US President Abraham Lincoln's request for an opinion on the suspension of the right to habeas corpus during the American Civil War eventually resulted in the decision in Ex parte Merryman (1861) of Chief Justice Roger B. Taney, as a judge of the US Circuit Court for the District of Maryland: The US government explicitly referred to the maxim in its argument in the case by remarking (with an additional reference to Cicero) that "these [amendments of the Bill of Rights], in truth, are all peace provisions of the Constitution and, like all other conventional and legislative laws and enactments, are silent amidst arms, and when the safety of the people becomes the supreme law."
The erosion of citizens' rights during World War II was upheld by the US Supreme Court in Hirabayashi v.

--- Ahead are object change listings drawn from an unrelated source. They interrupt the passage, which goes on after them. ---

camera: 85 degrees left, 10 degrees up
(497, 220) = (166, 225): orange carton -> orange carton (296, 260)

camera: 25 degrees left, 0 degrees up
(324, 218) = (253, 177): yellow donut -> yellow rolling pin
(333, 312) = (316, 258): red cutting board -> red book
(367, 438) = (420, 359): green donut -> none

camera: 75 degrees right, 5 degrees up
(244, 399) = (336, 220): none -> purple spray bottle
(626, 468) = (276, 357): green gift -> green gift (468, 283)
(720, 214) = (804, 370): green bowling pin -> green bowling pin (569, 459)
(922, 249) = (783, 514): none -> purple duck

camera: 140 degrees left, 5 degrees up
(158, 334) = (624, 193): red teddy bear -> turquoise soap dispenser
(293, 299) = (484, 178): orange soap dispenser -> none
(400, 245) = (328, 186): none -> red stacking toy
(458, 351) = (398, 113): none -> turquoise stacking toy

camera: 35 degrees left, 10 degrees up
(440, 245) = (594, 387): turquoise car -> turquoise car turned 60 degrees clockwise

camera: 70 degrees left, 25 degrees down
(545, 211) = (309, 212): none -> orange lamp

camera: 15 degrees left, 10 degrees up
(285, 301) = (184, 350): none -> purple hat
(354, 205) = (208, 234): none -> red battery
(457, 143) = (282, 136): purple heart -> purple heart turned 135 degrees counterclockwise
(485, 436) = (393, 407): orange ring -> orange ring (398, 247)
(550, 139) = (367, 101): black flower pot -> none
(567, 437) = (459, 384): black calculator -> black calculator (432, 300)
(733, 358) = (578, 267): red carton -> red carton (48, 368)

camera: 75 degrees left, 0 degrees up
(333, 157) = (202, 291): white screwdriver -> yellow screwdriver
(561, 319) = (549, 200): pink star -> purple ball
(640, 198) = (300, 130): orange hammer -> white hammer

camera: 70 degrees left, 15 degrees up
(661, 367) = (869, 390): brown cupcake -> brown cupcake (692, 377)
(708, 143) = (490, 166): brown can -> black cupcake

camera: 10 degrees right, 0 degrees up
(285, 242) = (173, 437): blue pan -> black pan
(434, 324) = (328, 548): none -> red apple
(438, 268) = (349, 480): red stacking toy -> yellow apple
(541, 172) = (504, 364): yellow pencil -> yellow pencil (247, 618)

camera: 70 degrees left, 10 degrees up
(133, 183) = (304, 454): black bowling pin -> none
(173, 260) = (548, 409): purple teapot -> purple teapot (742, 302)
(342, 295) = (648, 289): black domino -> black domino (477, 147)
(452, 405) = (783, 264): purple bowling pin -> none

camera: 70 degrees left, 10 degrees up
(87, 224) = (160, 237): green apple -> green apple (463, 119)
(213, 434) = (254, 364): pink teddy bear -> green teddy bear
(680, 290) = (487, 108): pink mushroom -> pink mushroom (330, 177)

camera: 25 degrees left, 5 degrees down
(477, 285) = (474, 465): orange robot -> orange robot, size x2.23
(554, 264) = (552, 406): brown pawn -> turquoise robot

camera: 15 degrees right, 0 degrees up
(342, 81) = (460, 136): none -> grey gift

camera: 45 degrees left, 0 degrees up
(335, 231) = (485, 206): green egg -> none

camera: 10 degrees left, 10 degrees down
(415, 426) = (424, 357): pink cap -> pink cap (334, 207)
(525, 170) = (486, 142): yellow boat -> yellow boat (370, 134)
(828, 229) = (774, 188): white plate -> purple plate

United States (1943), a case that held that the application of curfews against members of a minority group was constitutional when the nation was at war with the country from which that group originated.
In the immediate wake of the September 11 attacks, the maxim was aired and questioned in the media of the United States with renewed force.
In 2004, Associate Justice Antonin Scalia used this phrase to decry the plurality decision in Hamdi v. Rumsfeld, which upheld the detention of a US citizen as an enemy combatant without charge or suspension of habeas corpus: Many think it not only inevitable but entirely proper that liberty give way to security in times of national crisis that, at the extremes of military exigency, inter arma silent leges.
It was also used in the 2010 movie The Conspirator by the character Joseph Holt when telling Frederick Aiken why his habeas corpus writ had been overridden by President Andrew Johnson to send Mary Surratt to be hanged.